Her sentiment was sincere and Easter-y, one I agreed with in principle but wasn't exactly feeling. My grandfather's swift decline had resurrected all my thoughts/doubts about the afterlife, the weight of eternity, the meaning of life, and the meaning of death. I saw the value in his long life and I also felt its quiet tragedies too. I was trying to experience and contemplate grief simultaneously (without success). I was a full-on emotional ninny.
Then I remembered a conversation from the day before. While on one of our therapeutic walks, my mom and I had talked about the morning Grandpop died.
"You know, when I was at the hospital with the body, I turned to my sister and said, I'm jealous," Mom told me. "What does he know now that we don't know?"
She paused. "What does it say about the human condition that we work so hard to figure out what comes next? That we actually try to study this? We're never going to figure it out. The only way to know is to die. Period."
She's got a point.
But 'to die' means many things, doesn't it? It can mean keeling over. Expiring. Giving in. Sacrificing. Letting go. Accepting.
Dying in all its forms, physical and spiritual, shortens the distance between our human existence and the great unknown. It draws us closer to the veil. We won't get to see through it until the last step. But we might feel it flutter, and we might hear the voices.
Now that I'm back in my house and my routine, away from the comforting distraction of viewings, funerals, and deli platters, I hear Grandpop's voice.
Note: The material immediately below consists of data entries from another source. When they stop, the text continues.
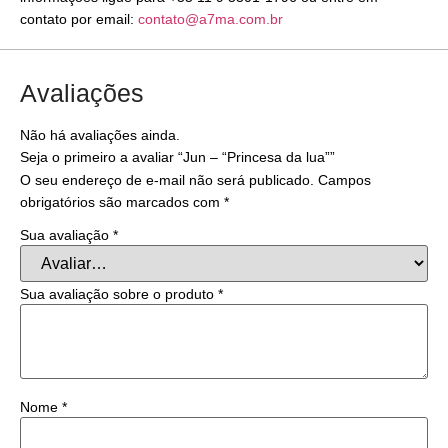
contato por email:
contato@a7ma.com.br
Avaliações
Não há avaliações ainda.
Seja o primeiro a avaliar “Jun – “Princesa da lua””
O seu endereço de e-mail não será publicado.
Campos
obrigatórios são marcados com
*
Sua avaliação
*
Sua avaliação sobre o produto
*
Nome
*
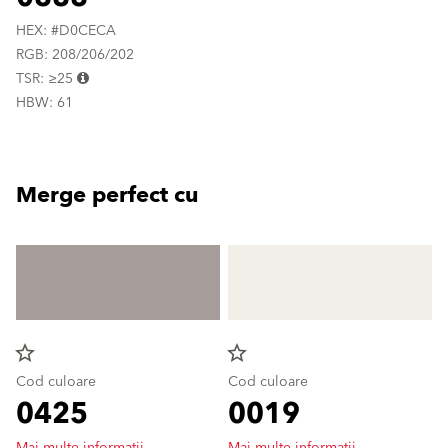
HEX: #D0CECA
RGB: 208/206/202
TSR: ≥25
HBW: 61
Merge perfect cu
star_border
star_border
Cod culoare
Cod culoare
0425
0019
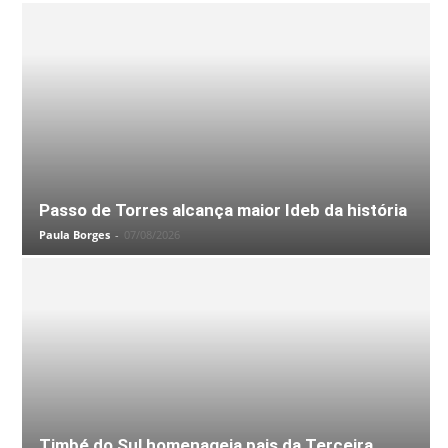
Passo de Torres alcança maior Ideb da história
Paula Borges
-
07/08/2026
Timbé do Sul homenageia pais da Terceira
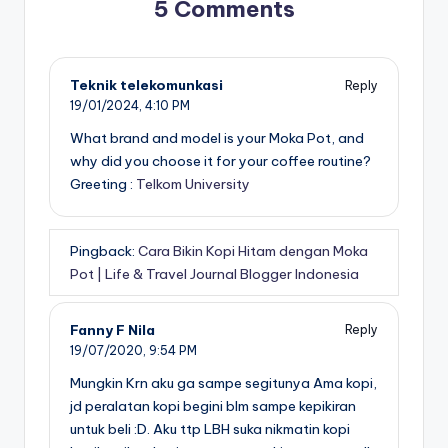
5 Comments
Teknik telekomunkasi
Reply
19/01/2024,
4:10 PM
What brand and model is your Moka Pot, and
why did you choose it for your coffee routine?
Greeting :
Telkom University
Pingback:
Cara Bikin Kopi Hitam dengan Moka
Pot | Life & Travel Journal Blogger Indonesia
Fanny F Nila
Reply
19/07/2020,
9:54 PM
Mungkin Krn aku ga sampe segitunya Ama kopi,
jd peralatan kopi begini blm sampe kepikiran
untuk beli :D. Aku ttp LBH suka nikmatin kopi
I'm eight years old. The days are getting longer. The school year is waning.
Grandmom is cooking dinner up at the house, but I'm with Grandpop in his tomato beds at the foot of the steep hill in their backyard. The air is pungent and green. Grandpop moves gingerly through the rows, checking his bumper crop. His workman hands -- the ones that fix motors and light Marlboro Reds -- are gentle with the new fruit.
He points out the yellow flowers where new tomatoes will grow. The huge trees overhead dapple the setting sun as we pick a couple good ones for dinner. The stems are prickly. Mulch gets stuck in my shoelaces. And that green smell, the smell of a garden at work, the smell of love in the soil, the smell of sweat and white cotton T-shirts, ever-present ...
In such a quiet moment, heaven was wedded to earth and I didn't know it. I didn't mark it with words or ceremony. I didn't take a picture. I didn't need to, though. I was living the blessing with someone I loved. And maybe that, in the end, is what life is about.
|Summer 2005, pre-Italy.|
Prayer #205: Beyond the Arch
I watch you walk across the sloping lawn toward the vine-covered archway. You seemed a little nervous when we said goodbye, but now I see your steps grow more confident. Your bum knee isn't giving you as much trouble. Your back is straighter. Your arms swing wider.
It's selfish of me to want you here, isn't it? As if I didn't have enough of you, as if I won't remember you. But I suppose there are others waiting who have missed you too. They'll be happy to see you, and they'll be happy it took you so long to show up.
Are they holding your hand already, and I just can't tell? Do you hear glasses clinking and people laughing, smell gravy cooking? Are you remembering things you'd forgotten you forgot? Are you learning things you always knew you never knew? Are you feeling things you've felt before, but nothing compared to what they feel like now? Is that why you're walking a little bit faster?
Just before the arch, you turn and wave to me. Your smile catches the late-afternoon sun. I blink, and then you're through it, out of sight, leaving only slight indentations in the grass and a long shadow that hasn't reached me yet.
But one day it will, and then I'll know you again.